_Work to complete_
Each record below is to be copied exactly; the pictures are to be omitted.

===== Supplied data

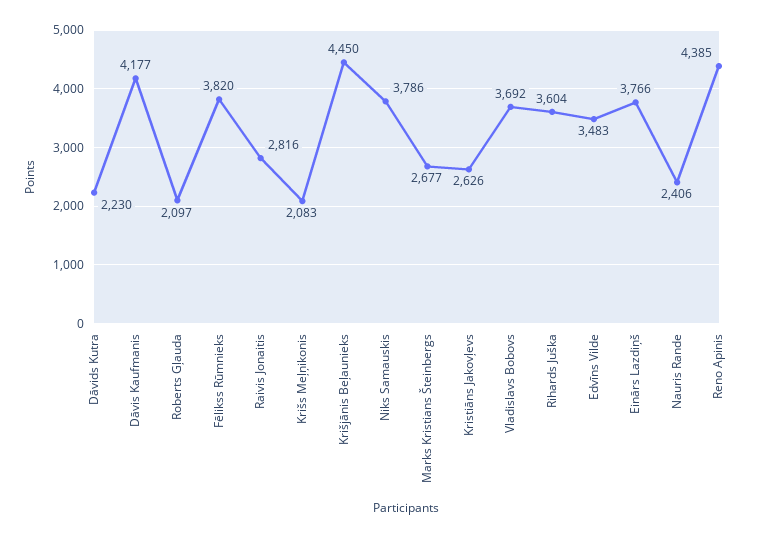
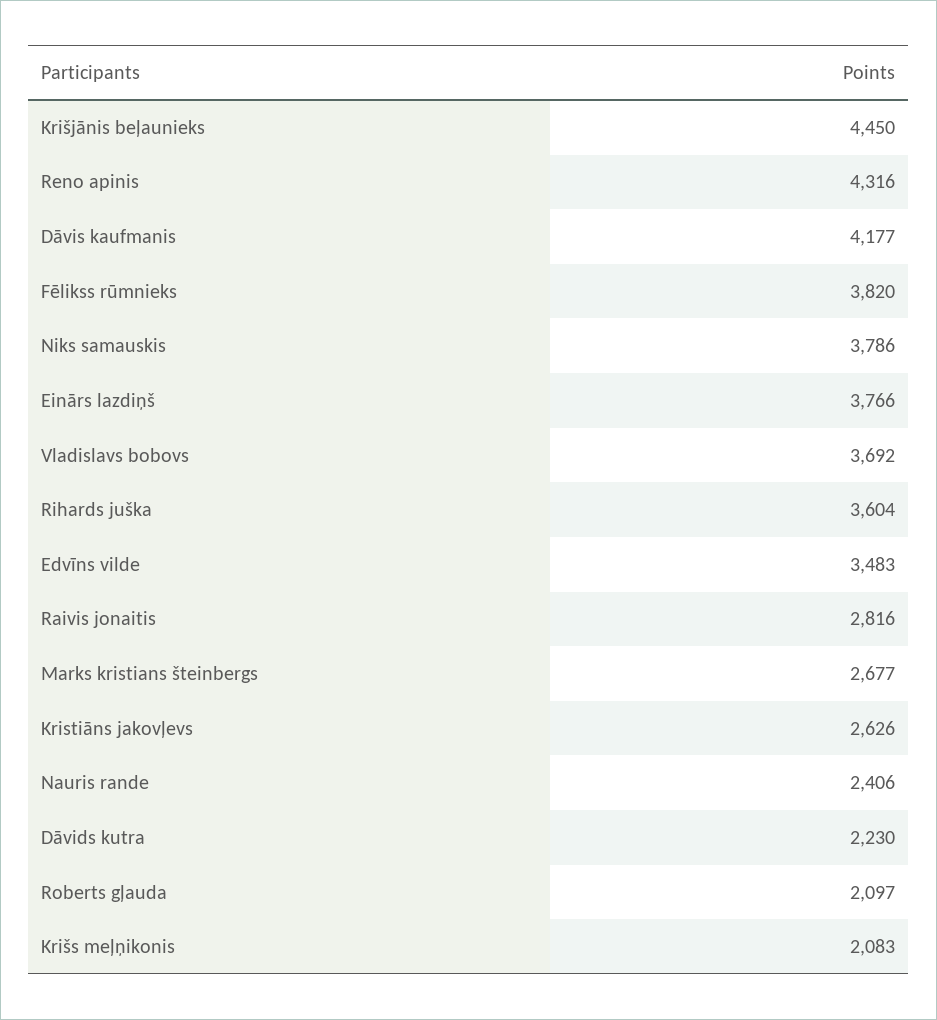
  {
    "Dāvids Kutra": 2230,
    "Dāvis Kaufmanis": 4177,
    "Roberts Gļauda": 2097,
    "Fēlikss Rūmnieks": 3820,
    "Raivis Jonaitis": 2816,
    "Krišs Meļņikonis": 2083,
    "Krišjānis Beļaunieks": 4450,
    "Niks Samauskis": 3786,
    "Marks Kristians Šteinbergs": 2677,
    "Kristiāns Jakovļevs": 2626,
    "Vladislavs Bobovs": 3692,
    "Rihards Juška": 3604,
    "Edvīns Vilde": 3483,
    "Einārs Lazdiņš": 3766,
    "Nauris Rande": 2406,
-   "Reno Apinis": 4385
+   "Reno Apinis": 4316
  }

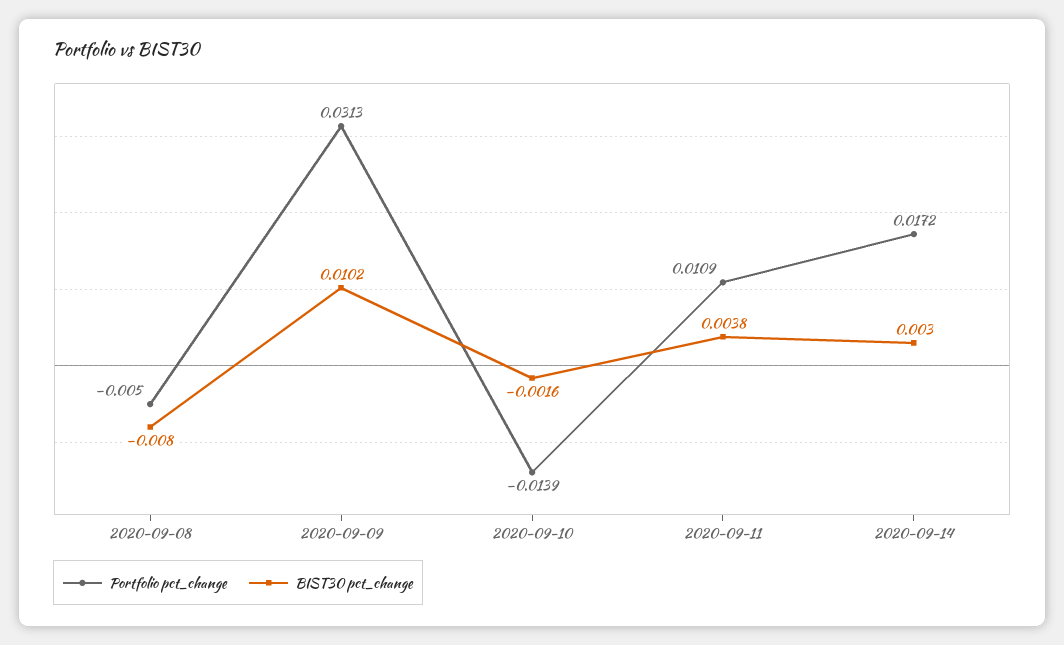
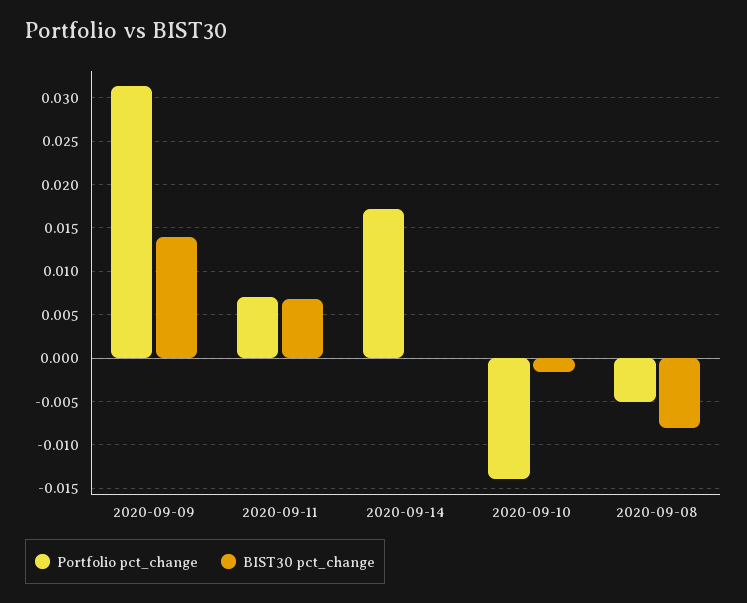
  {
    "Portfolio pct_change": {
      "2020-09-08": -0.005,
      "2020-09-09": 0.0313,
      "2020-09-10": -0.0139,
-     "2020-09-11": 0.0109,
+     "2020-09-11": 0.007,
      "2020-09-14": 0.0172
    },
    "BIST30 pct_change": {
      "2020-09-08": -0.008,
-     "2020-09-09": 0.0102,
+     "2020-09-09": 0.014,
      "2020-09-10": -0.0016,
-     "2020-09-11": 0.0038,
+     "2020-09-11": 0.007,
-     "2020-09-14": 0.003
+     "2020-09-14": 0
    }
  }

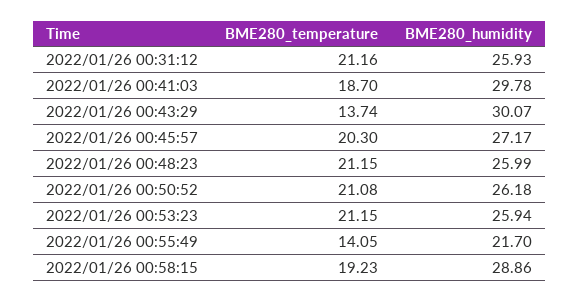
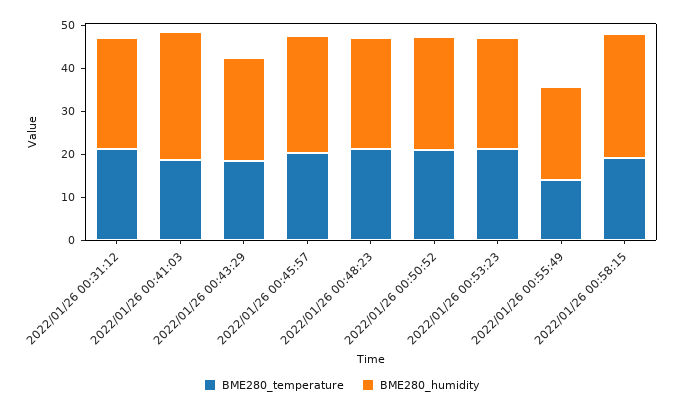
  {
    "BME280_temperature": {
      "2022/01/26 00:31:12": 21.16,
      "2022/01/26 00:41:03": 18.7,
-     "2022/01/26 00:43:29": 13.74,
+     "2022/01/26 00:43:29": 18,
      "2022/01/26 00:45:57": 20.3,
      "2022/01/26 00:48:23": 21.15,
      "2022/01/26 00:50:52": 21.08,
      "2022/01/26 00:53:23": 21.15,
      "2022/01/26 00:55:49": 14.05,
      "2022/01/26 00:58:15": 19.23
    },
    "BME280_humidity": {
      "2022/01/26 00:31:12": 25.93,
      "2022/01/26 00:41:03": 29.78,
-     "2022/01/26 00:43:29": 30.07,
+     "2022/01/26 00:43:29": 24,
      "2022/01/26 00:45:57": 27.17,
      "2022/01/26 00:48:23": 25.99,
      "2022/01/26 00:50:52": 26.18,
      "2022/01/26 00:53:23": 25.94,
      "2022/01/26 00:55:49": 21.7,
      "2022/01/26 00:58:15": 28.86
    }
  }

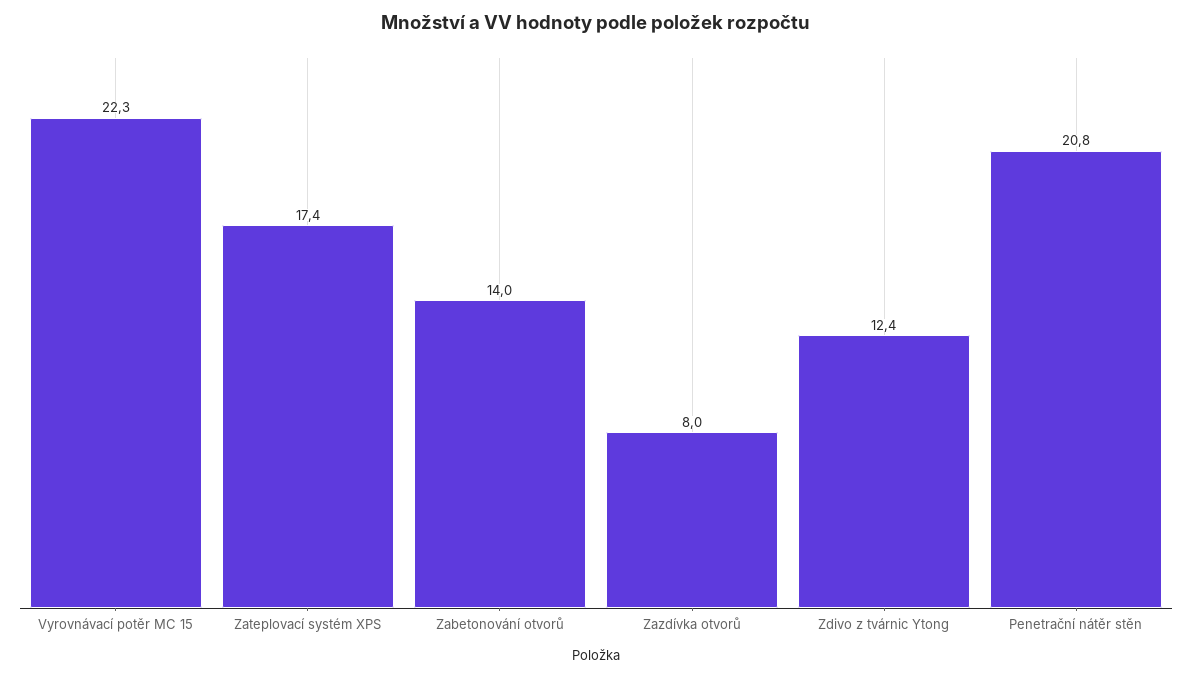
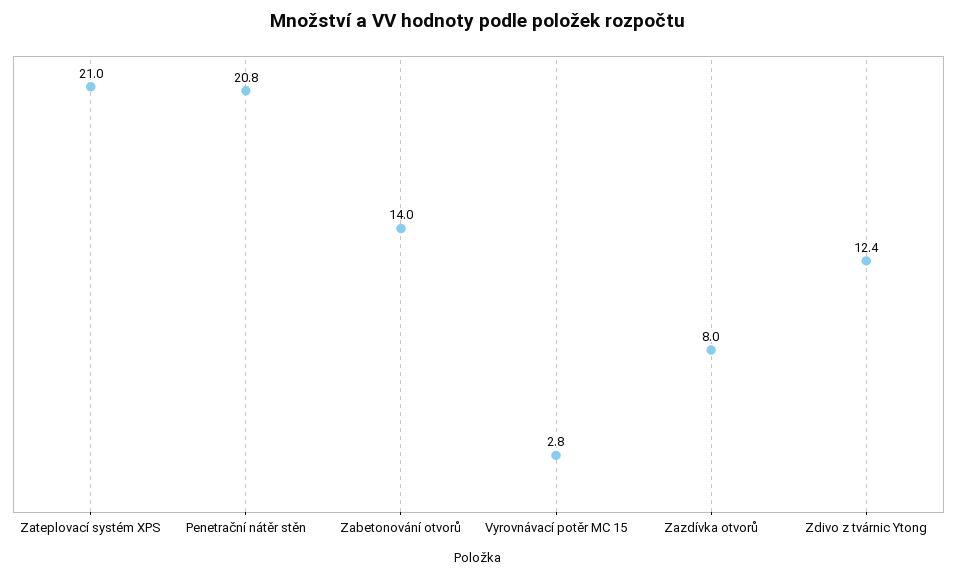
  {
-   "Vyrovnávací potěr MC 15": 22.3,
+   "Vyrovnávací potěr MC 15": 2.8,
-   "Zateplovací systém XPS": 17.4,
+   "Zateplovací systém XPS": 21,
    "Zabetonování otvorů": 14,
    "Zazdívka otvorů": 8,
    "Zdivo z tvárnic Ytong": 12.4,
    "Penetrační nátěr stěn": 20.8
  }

==========

_Exercise solution_
  {
    "Dāvids Kutra": 2230,
    "Dāvis Kaufmanis": 4177,
    "Roberts Gļauda": 2097,
    "Fēlikss Rūmnieks": 3820,
    "Raivis Jonaitis": 2816,
    "Krišs Meļņikonis": 2083,
    "Krišjānis Beļaunieks": 4450,
    "Niks Samauskis": 3786,
    "Marks Kristians Šteinbergs": 2677,
    "Kristiāns Jakovļevs": 2626,
    "Vladislavs Bobovs": 3692,
    "Rihards Juška": 3604,
    "Edvīns Vilde": 3483,
    "Einārs Lazdiņš": 3766,
    "Nauris Rande": 2406,
-   "Reno Apinis": 4385
+   "Reno Apinis": 4316
  }

  {
    "Portfolio pct_change": {
      "2020-09-08": -0.005,
      "2020-09-09": 0.0313,
      "2020-09-10": -0.0139,
-     "2020-09-11": 0.0109,
+     "2020-09-11": 0.007,
      "2020-09-14": 0.0172
    },
    "BIST30 pct_change": {
      "2020-09-08": -0.008,
-     "2020-09-09": 0.0102,
+     "2020-09-09": 0.014,
      "2020-09-10": -0.0016,
-     "2020-09-11": 0.0038,
+     "2020-09-11": 0.007,
-     "2020-09-14": 0.003
+     "2020-09-14": 0
    }
  }

  {
    "BME280_temperature": {
      "2022/01/26 00:31:12": 21.16,
      "2022/01/26 00:41:03": 18.7,
-     "2022/01/26 00:43:29": 13.74,
+     "2022/01/26 00:43:29": 18,
      "2022/01/26 00:45:57": 20.3,
      "2022/01/26 00:48:23": 21.15,
      "2022/01/26 00:50:52": 21.08,
      "2022/01/26 00:53:23": 21.15,
      "2022/01/26 00:55:49": 14.05,
      "2022/01/26 00:58:15": 19.23
    },
    "BME280_humidity": {
      "2022/01/26 00:31:12": 25.93,
      "2022/01/26 00:41:03": 29.78,
-     "2022/01/26 00:43:29": 30.07,
+     "2022/01/26 00:43:29": 24,
      "2022/01/26 00:45:57": 27.17,
      "2022/01/26 00:48:23": 25.99,
      "2022/01/26 00:50:52": 26.18,
      "2022/01/26 00:53:23": 25.94,
      "2022/01/26 00:55:49": 21.7,
      "2022/01/26 00:58:15": 28.86
    }
  }

  {
-   "Vyrovnávací potěr MC 15": 22.3,
+   "Vyrovnávací potěr MC 15": 2.8,
-   "Zateplovací systém XPS": 17.4,
+   "Zateplovací systém XPS": 21,
    "Zabetonování otvorů": 14,
    "Zazdívka otvorů": 8,
    "Zdivo z tvárnic Ytong": 12.4,
    "Penetrační nátěr stěn": 20.8
  }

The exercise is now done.